Bazı şarbon lezyonları diğer bakteriyel etkenlerle karışık enfeksiyon şeklinde olabilir.Teşhis etkenin görülmesi ve üretilmesi ile yapılır. Deri şarbonunda sağlam deri ile lezyon sınırında demarkasyon hattından paster pipeti ile alınan materyalin gram boyaması ile tek veya 2-3´lü uc uca gelmiş keskin köşeli gram pozitif çomaklar görülür. Şarbon sepsisi olgularında kandan da izole edilebilir. Menenjit olgularında BOS´tan aynı şekilde direkt boyama ve kültür yapılabilir. Teşhiste serolojik yöntemlerden de istifade edilebilinir. Bunlar ELISA, mikrohemagglütinasyon ve PCR yöntemleridir. Etkenin görülme ve üretilmesi kolaydır ve laboratuvar imkanı olan tüm sağlık kuruluşlarında yapılabilir. Akciğer grafisinde görülen genişlemiş mediastinum ile birlikte görülen grip yakınmaları “akciğer şarbonu” için kesin tanı koydurucu nitelikte olabilir.

TEDAVİ

Şarbon tedavisinde seçilecek ilaçlar kinolonlar veya semisentetik penisillinler olmalıdır. Bakterinin penisiline dirençli olup olmadığı araştırılmalıdır.

KORUNMA

Kırsal kesimde hayvancılıkla meşgul olan kimselerin eğitilmesi gereklidir. B anthracis sporları toprakta uzun süre yaşarlar. Bu nedenle şarbonun endemik olduğu bölgelerde halk bazen bu şekil meralara şeytan merası deyip meraları yakarlar. Hayvanların mutlak suretle aşılanması gereklidir. Hayvanlarda attenüe spor aşısı kullanılmaktadır. Hastalığın yayılmasını önlemek bakımından hastalıktan ölen hayvanların etinin yenilmemesi, derisinin yüzülmemesi gereklidir.
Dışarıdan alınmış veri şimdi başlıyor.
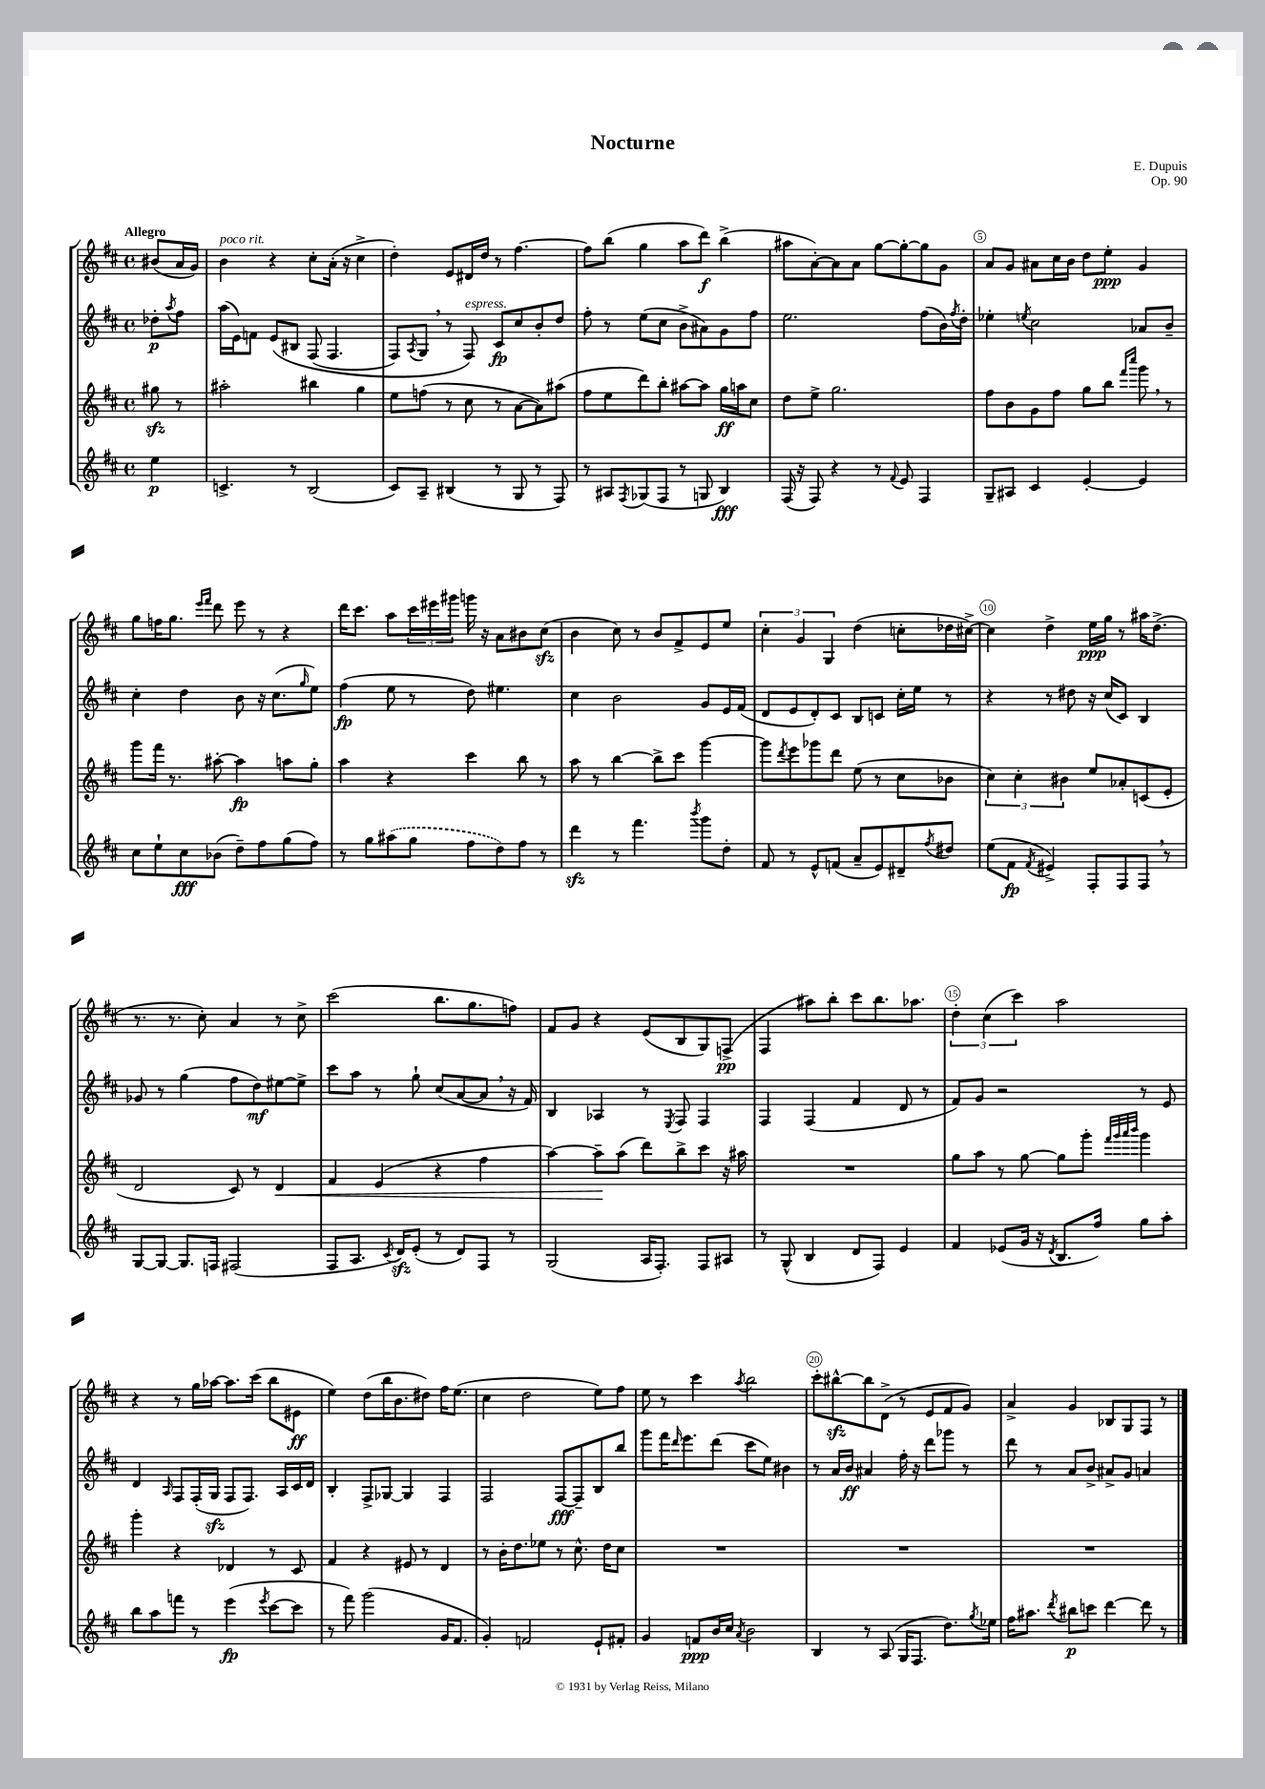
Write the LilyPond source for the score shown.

\header { title = "Nocturne" composer = "E. Dupuis" opus = "Op. 90" }
<<
\new StaffGroup <<
\new Staff = "s0" {
    \clef treble \key d \major \defaultTimeSignature \time 4/4 \partial 4 \tempo "Allegro"
    bis'8( a'16 g'16) |
    b'4^\markup { \italic "poco rit." } r4 cis''8-. a'16-.( r16 cis''4-> |
    d''4-.) e'8 dis'16 d''16 r8 fis''4.~ |
    fis''8 b''8( g''4 a''8 d'''8\f) b''4->( |
    ais''8 a'8~-.) a'8 a'8 g''8~ g''8~-. g''8 g'8 |
    a'8 g'8 ais'8 cis''16 b'16 d''8 e''8-.\ppp g'4 |
    g''8 f''16 g''8. \grace { e'''16 fis'''16 } d'''8 e'''8 r8 r4 |
    d'''16 cis'''8. a''8 \tuplet 3/2 { cis'''16 eis'''16 gis'''16 } g'''16 r16 a'8 bis'8 cis''8\sfz( |
    b'4 cis''8) r8 b'8 fis'8-> e'8 e''8 |
    \tuplet 3/2 { cis''4-. g'4 g4 } d''4( c''8-. des''16 cis''16~->) |
    cis''4 d''4-> e''16\ppp g''16 r8 ais''16 d''8.->( |
    r8. r8. cis''8-.) a'4 r8 cis''8-> |
    cis'''2( b''8. g''8. f''8) |
    fis'8 g'8 r4 e'8( b8 g8) f8->\pp( |
    fis4 ais''8) b''8-. cis'''8 b''8. aes''8. |
    \tuplet 3/2 { d''4-. cis''4( cis'''4) } a''2 |
    r4 r8 g''16 aes''16~ aes''8. cis'''16( b''8 eis'8\ff |
    e''4) d''8( b''16 b'8. dis''8) fis''16 e''8.( |
    cis''4 d''2 e''8) fis''8 |
    e''8 r8 cis'''4 \acciaccatura { a''8 } b''2 |
    cis'''8-. bis''8~-^\sfz bis''8 d'8->( r8 e'8 fis'8 g'8) |
    a'4-> g'4 bes8 g8 fis8 r8 \bar "|." |
}
\new Staff = "s1" {
    \clef treble \key d \major \defaultTimeSignature \time 4/4 \partial 4
    des''8-.\p \acciaccatura { a''8 } fis''8 |
    a''16( e'16) f'8 e'8\( bis8 fis8( fis4. |
    fis8) \acciaccatura { a8 } g8 \breathe r8 fis8^\markup { \italic "espress." }\) cis'8\fp cis''8 b'8-. d''8 |
    fis''8-. r8 e''8( cis''8 b'8-> ais'8) g'8 fis''8 |
    e''2. fis''8( b'16) \acciaccatura { fis''8 } d''16-. |
    ees''4-. \acciaccatura { e''8 } cis''2 aes'8 b'8-- |
    cis''4-. d''4 b'8 r16 cis''8.( \grace { g''16 } e''8) |
    fis''4\fp( e''8 r8 d''8) eis''4. |
    cis''4 b'2 g'8 e'16 fis'16( |
    d'8 e'8 d'8-.) cis'8 b8 c'8 cis''16-. e''16 r8 |
    r4 r8 dis''8 r16 cis''16( cis'8) b4 |
    ges'8 r8 g''4( fis''8 d''8\mf) eis''8~ eis''8-> |
    cis'''8 a''8 r8 g''8-! cis''8( a'8~ a'8 \breathe r16 fis'16) |
    b4 aes4 r8 \acciaccatura { e8 } fis8 fis4 |
    fis4 fis4( fis'4 d'8 r8 |
    fis'8) g'8 r2 r8 e'8 |
    d'4 \grace { a16 } fis8 fis16-.( g16\sfz fis8 fis8.) a16 cis'16 d'16 |
    b4-. fis8-> ges8~ ges4 fis4 |
    fis2 fis8~\fff fis8-- b8 b''8 |
    g'''8 fis'''16 \grace { d'''16 } e'''8. d'''8( cis'''8 e''8) bis'4 |
    r8 a'16 b'16\ff ais'4 fis''16-. r16 d'''8 ges'''8 r8 |
    d'''8 r8 a'8 b'8-> ais'8-> g'8 a'4 \bar "|." |
}
\new Staff = "s2" {
    \clef treble \key d \major \defaultTimeSignature \time 4/4 \partial 4
    gis''8\sfz r8 |
    ais''2-. bis''4 g''4 |
    e''8 f''8( r8 cis''8 r8 a'8~ a'8) ais''8( |
    fis''8 e''8 d'''8) b''8-. ais''8~ ais''8 g''16\ff a''16 cis''8 |
    d''8 e''8-> g''2. |
    fis''8 b'8 g'8 fis''8 g''8 b''8 \grace { fis'''16 cis''''16 } g'''8 \breathe r8 |
    g'''8 fis'''16 r8. ais''8~-. ais''4\fp a''8 g''8-. |
    a''4 r4 cis'''4 b''8 r8 |
    a''8 r8 b''4~ b''8-> cis'''8 g'''4~ |
    g'''8 \acciaccatura { d'''8 } e'''8 ges'''8 d'''8 e''8( r8 cis''8 bes'8 |
    \tuplet 3/2 { cis''4) cis''4-. bis'4 } e''8 aes'8-. c'8( e'8-. |
    d'2 cis'8) r8 d'4\< |
    fis'4 e'4( r4 fis''4 |
    a''4~) a''8--\! a''8( d'''8) b''8-> cis'''8 r16 ais''16 |
    R1 |
    g''8 a''8 r8 g''8~ g''8 g'''8-. \grace { fis'''32 g'''32 a'''32 b'''32 } g'''4 |
    g'''4-. r4 des'4 r8 cis'8 |
    fis'4 r4 eis'8 r8 d'4 |
    r8 b'16-. d''8. ees''8 r8 cis''8.-^ d''16 cis''8 |
    R1 |
    R1 |
    R1 \bar "|." |
}
\new Staff = "s3" {
    \clef treble \key d \major \defaultTimeSignature \time 4/4 \partial 4
    e''4\p |
    c'4.-> r8 b2( |
    cis'8) a8-- bis4( r8 g8 r8 fis8) |
    r8 ais8 \acciaccatura { fis8 } ges8( fis8 r8 g8 b4\fff) |
    fis16( r16 fis8) r4 r8 \appoggiatura { fis'8 } e'8 fis4 |
    g8-- ais8 cis'4 e'4~-. e'4 |
    cis''8 e''8-! cis''8\fff bes'8( d''8--) fis''8 g''8( fis''8) |
    r8 g''8 \once \slurDashed ais''8( g''8 fis''8 d''8) fis''8 r8 |
    d'''4\sfz r8 fis'''4. \acciaccatura { b'''8 } g'''8 d''8-. |
    fis'8 r8 e'8-^ f'8( a'8-- e'8) dis'8-- \acciaccatura { fis''8 } dis''8 |
    e''8( fis'8\fp \acciaccatura { fis'8 } eis'4->) fis8-. fis8 fis8 \breathe r8 |
    g8~ g8~ g8. f16 fis2( |
    fis8 a8. \acciaccatura { cis'8 } d'16\sfz) e'8-.( r8 d'8) fis8 r8 |
    g2( a16 fis8.-.) fis8 ais8 |
    r8 g8-^( b4 d'8 fis8) e'4 |
    fis'4 ees'8( g'16 r16 \acciaccatura { d'8 } b8. fis''16) g''8 a''8-. |
    b''8 a''8 f'''8 r8 e'''4\fp( \acciaccatura { e'''8 } cis'''8~ cis'''8 |
    r8 fis'''8) g'''2( g'16 fis'8. |
    g'4-.) f'2 e'8-! fis'8-. |
    g'4 f'8\ppp b'16 cis''16 \acciaccatura { a'8 } b'2 |
    b4 r8 a8( g16 fis8. d''8.) \acciaccatura { g''8 } ees''16 |
    fis''16 ais''8. \acciaccatura { d'''8 } bis''8\p c'''8 d'''4~ d'''8 r8 \bar "|." |
}
>>
>>
\layout { \context { \Score \override BarNumber.break-visibility = ##(#f #t #t) barNumberVisibility = #(every-nth-bar-number-visible 5) \override BarNumber.stencil = #(make-stencil-circler 0.1 0.3 ly:text-interface::print) } }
Hayvan olduğu gibi derin çukurlara bırakılıp üzerine sönmemiş kireç dökülüp kapatılmalı ve su dökülmelidir. Eğer kireç dökülmeden çukurlara atılırsa fare, köstebek gibi hayvanlar sporları tüm meraya yayarlar. İnsanlar için protektif antijenden hazırlanmış bir aşı son senelerde kulanılmaktadır.
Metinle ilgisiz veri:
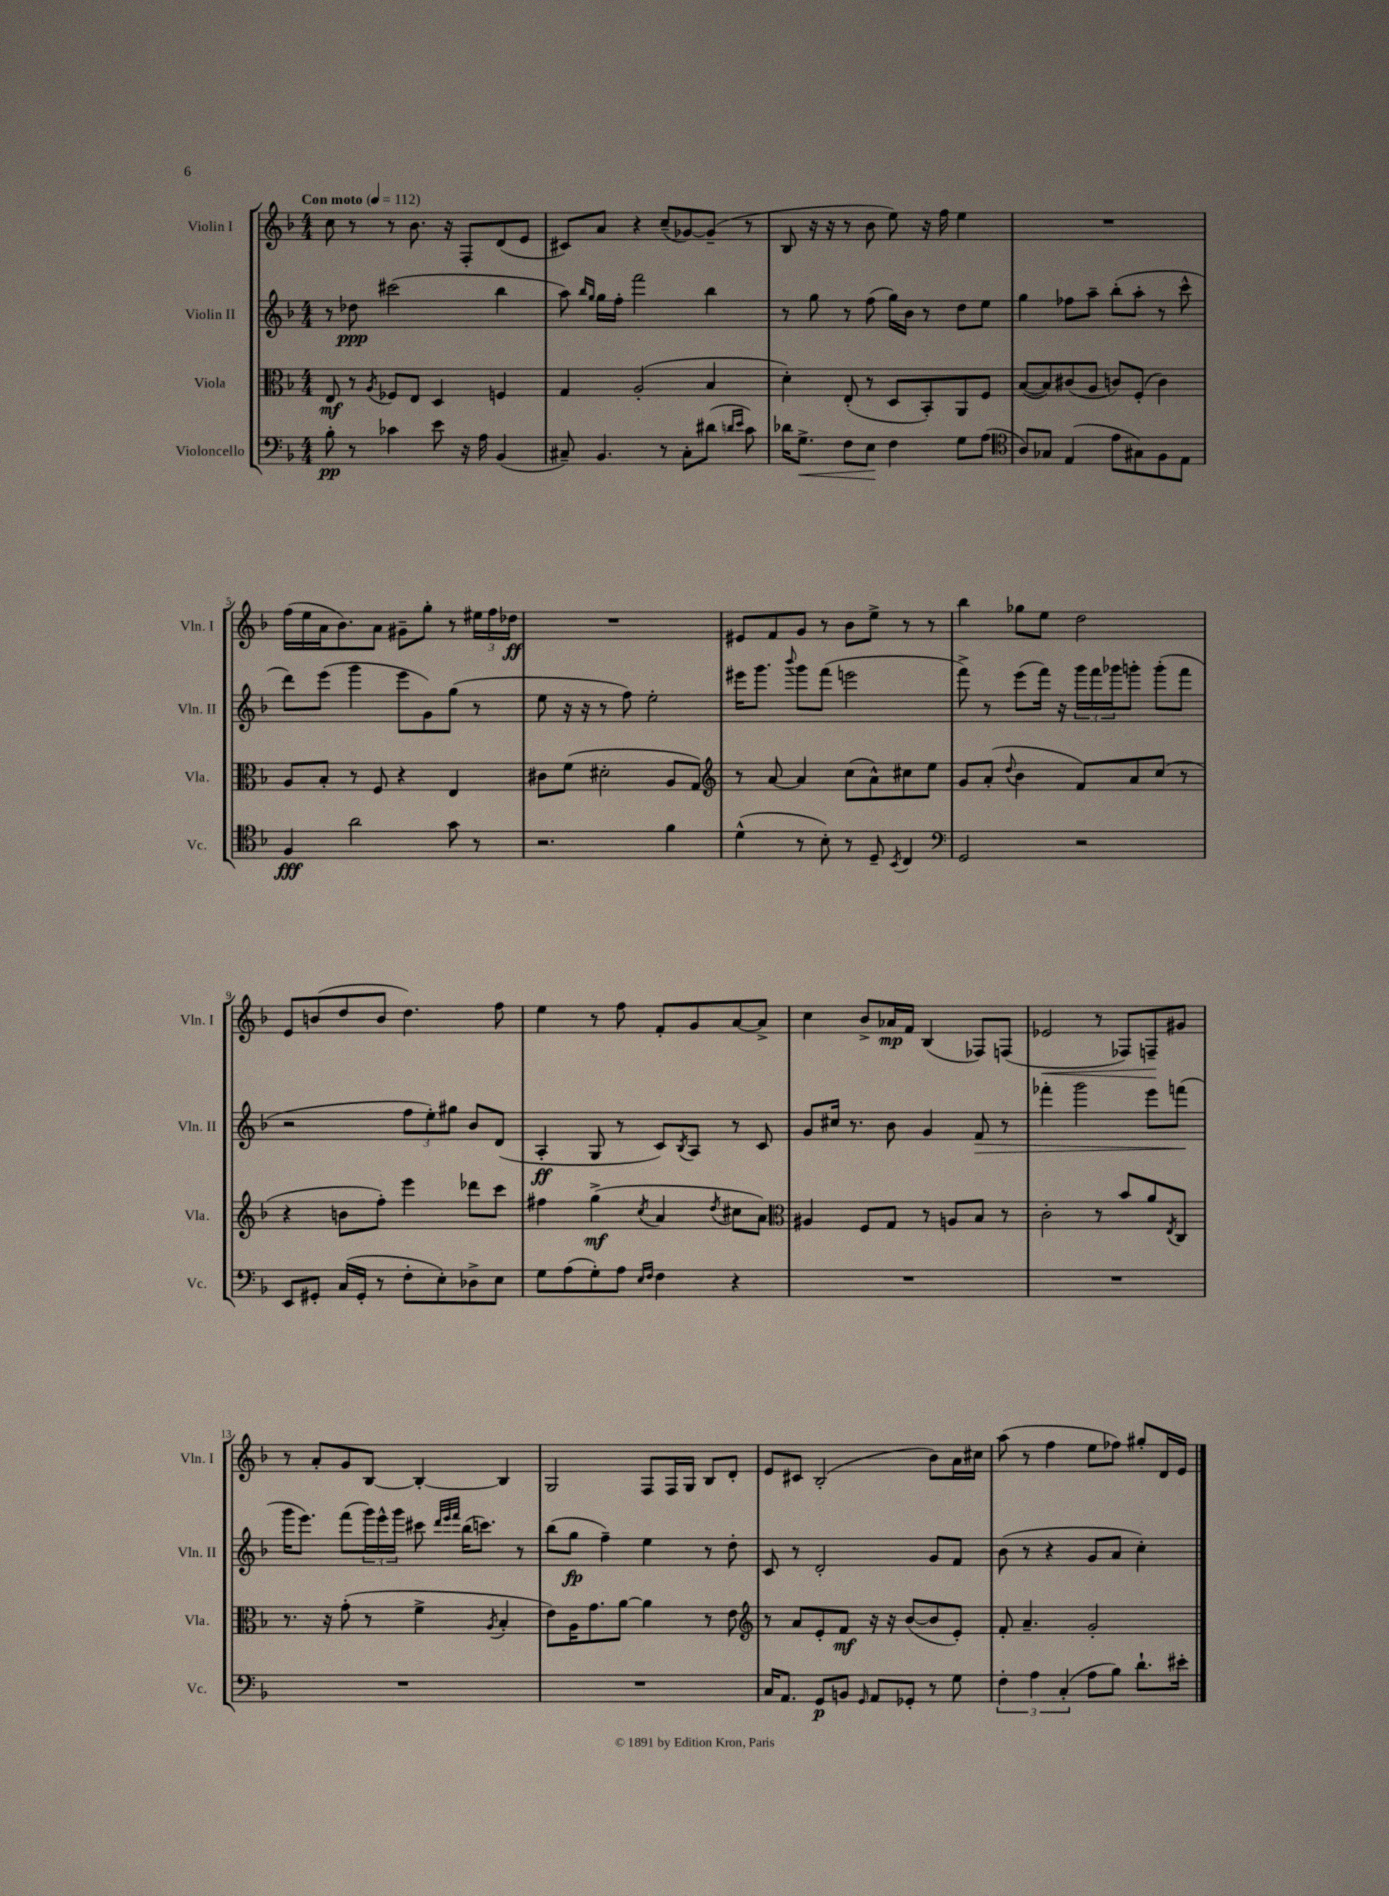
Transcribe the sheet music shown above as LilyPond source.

<<
\new StaffGroup <<
\new Staff = "s0" \with { instrumentName = "Violin I" shortInstrumentName = "Vln. I" } {
    \clef treble \key f \major \numericTimeSignature \time 4/4 \tempo "Con moto" 4 = 112
    c''8 r8 r8 bes'8. r16 f8-. d'8( e'8 |
    cis'8) a'8 r4 c''8--( ges'8~) ges'8--( r8 |
    bes8 r16 r16 r8 bes'8 e''8) r16 f''16 e''4 |
    R1 |
    f''16( e''16 a'16 bes'8.) a'8 gis'8-- g''8-. r8 \tuplet 3/2 { eis''16 f''16 des''16\ff } |
    R1 |
    eis'8 f'8 g'8 r8 bes'8 e''8-> r8 r8 |
    bes''4 ges''8 e''8 d''2 |
    e'8 b'8( d''8 b'8 d''4.) f''8 |
    e''4 r8 f''8 f'8-. g'8 a'8~ a'8-> |
    c''4 bes'8-> aes'16\mp f'16 bes4( fes8) f8( |
    ees'2\< r8 fes8) f8--\! gis'8 |
    r8 a'8-. g'8 bes8~ bes4~-. bes4 |
    g2 f8 f16 g16 bes8 d'8-. |
    e'8 cis'8 bes2-.( bes'8) a'16 cis''16 |
    a''8( r8 f''4 e''8 fes''8) gis''8-. d'16 e'16 \bar "|." |
}
\new Staff = "s1" \with { instrumentName = "Violin II" shortInstrumentName = "Vln. II" } {
    \clef treble \key f \major \numericTimeSignature \time 4/4
    r8 des''8\ppp cis'''2( bes''4 |
    a''8) \grace { bes''16 g''16 } g''16 f''16-. f'''2 bes''4 |
    r8 g''8 r8 f''8( g''16) bes'16 r8 d''8 e''8 |
    g''4 fes''8 a''8-- bes''8-.( a''8-. r8 c'''8-^ |
    d'''8) e'''8( g'''4 e'''8 g'8) g''8( r8 |
    e''8 r16 r16 r8 f''8) e''2-. |
    eis'''16 g'''8. \appoggiatura { bes'''8 } g'''8 f'''8( e'''2 |
    f'''8->) r8 e'''8( f'''16) r16 \tuplet 3/2 { g'''16 f'''16 ges'''16 } g'''8-. g'''8-.( f'''8 |
    r2 \tuplet 3/2 { f''8 e''8-.) gis''8 } bes'8 d'8( |
    a4-.\ff g8 r8 c'8) \acciaccatura { bes8 } a8 r8 c'8 |
    g'8 cis''16 r8. bes'8 g'4 f'8\> r8 |
    fes'''4-. g'''2 e'''8 f'''8\!( |
    g'''16 e'''8.) f'''8( \tuplet 3/2 { g'''16) e'''16-^ g'''16 } cis'''8 \grace { d'''32 e'''32 f'''32 } bes''16( c'''8.) r8 |
    bes''8( g''8\fp f''4--) e''4 r8 d''8-. |
    c'8 r8 d'2-. g'8 f'8 |
    bes'8( r8 r4 g'8 a'8 c''4-.) \bar "|." |
}
\new Staff = "s2" \with { instrumentName = "Viola" shortInstrumentName = "Vla." } {
    \clef alto \key f \major \numericTimeSignature \time 4/4
    e8\mf r8 \acciaccatura { a8 } fes8 e8 d4 f4 |
    g4 a2-.( bes4 |
    d'4-.) e8-.( r8 d8 bes,8-.) a,8 f8 |
    bes8~( bes8) cis'8( a8 c'8) f8-.( c'4) |
    a8 bes8-. r8 f8 r4 e4 |
    cis'8 f'8( dis'2-. a8 g8) |
    \clef treble r8 a'8~ a'4 c''8( a'8-^) cis''8 e''8 |
    g'8 a'8-.( \appoggiatura { d''8 } bes'4 f'8) a'8 c''8( r8 |
    r4 b'8 f''8-.) e'''4 des'''8 c'''8 |
    fis''4 g''4->\mf( \acciaccatura { c''8 } a'4 \acciaccatura { d''8 } cis''8 a'8) |
    \clef alto ais4 f8 g8 r8 a8 bes8 r8 |
    c'2-. r8 bes'8 a'8 \acciaccatura { e8 } c8 |
    r8. r16 g'8-.( r8 f'4-> \acciaccatura { a8 } bes4-. |
    e'8) a16 g'8. a'8~ a'4 r8 e'8 |
    \clef treble r8 a'8 e'8-. f'8\mf r16 r16 bes'8~( bes'8 e'8-.) |
    f'8-. a'4.-- g'2-. \bar "|." |
}
\new Staff = "s3" \with { instrumentName = "Violoncello" shortInstrumentName = "Vc." } {
    \clef bass \key f \major \numericTimeSignature \time 4/4
    bes8-.\pp r8 ces'4 e'8 r16 a16 bes,4( |
    cis8--) bes,4. r8 cis8-. dis'8( \grace { d'16 e'16 } c'8) |
    des'16 g8.->\< f8 e8\! f4 g8 a8( |
    \clef tenor a8) ges8 e4( e'8 gis8) f8 e8 |
    f4\fff a'2 g'8 r8 |
    r2. f'4 |
    d'4-^( r8 bes8-.) r8 d8-- \acciaccatura { bes,8 } c4 |
    \clef bass g,2 r2 |
    e,8 gis,8-. c16( gis,16-. r8 f8-. e8-.) des8-> e8 |
    g8 a8( g8-.) a8 \grace { e16 f16 } f4 r4 |
    R1 |
    R1 |
    R1 |
    R1 |
    c16 a,8. g,8\p b,8 \grace { g,16 } a,8 ges,8-. r8 g8 |
    \tuplet 3/2 { f4-. a4 c4-.( } a8 bes8) d'8.-! eis'16-. \bar "|." |
}
>>
>>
İnsanların, geliştirilen inaktif aşı ile korunma altına alınması mümkündür. 6 doz olarak uygulanmakta olan aşı tüm ABD askeri personeli için zorunlu tutulmaktadır. Canlı, atenüe aşı, eski Sovyetler Birliği ülkelerinde geliştirilmişse de insanlar üzerinde kullanımına dair yeterli bilimsel kanıt mevcut değildir.

Hastalığın kişiden kişiye geçişi konusunda kesin bilgi yoktur. Bu nedenle, standart bariyer ve izolasyon yöntemleri kullanılmalıdır. Hava izolasyon filtreleri koruyucu değildir. Etken ile kontamine olmuş ortamın dekontaminasyonu zordur. Bu nedenle, olası etkenle temas etmiş herkes, aksi kanıtlanana kadar aşılama programı ile birlikte antibiyotik tedavisine alınmalıdır.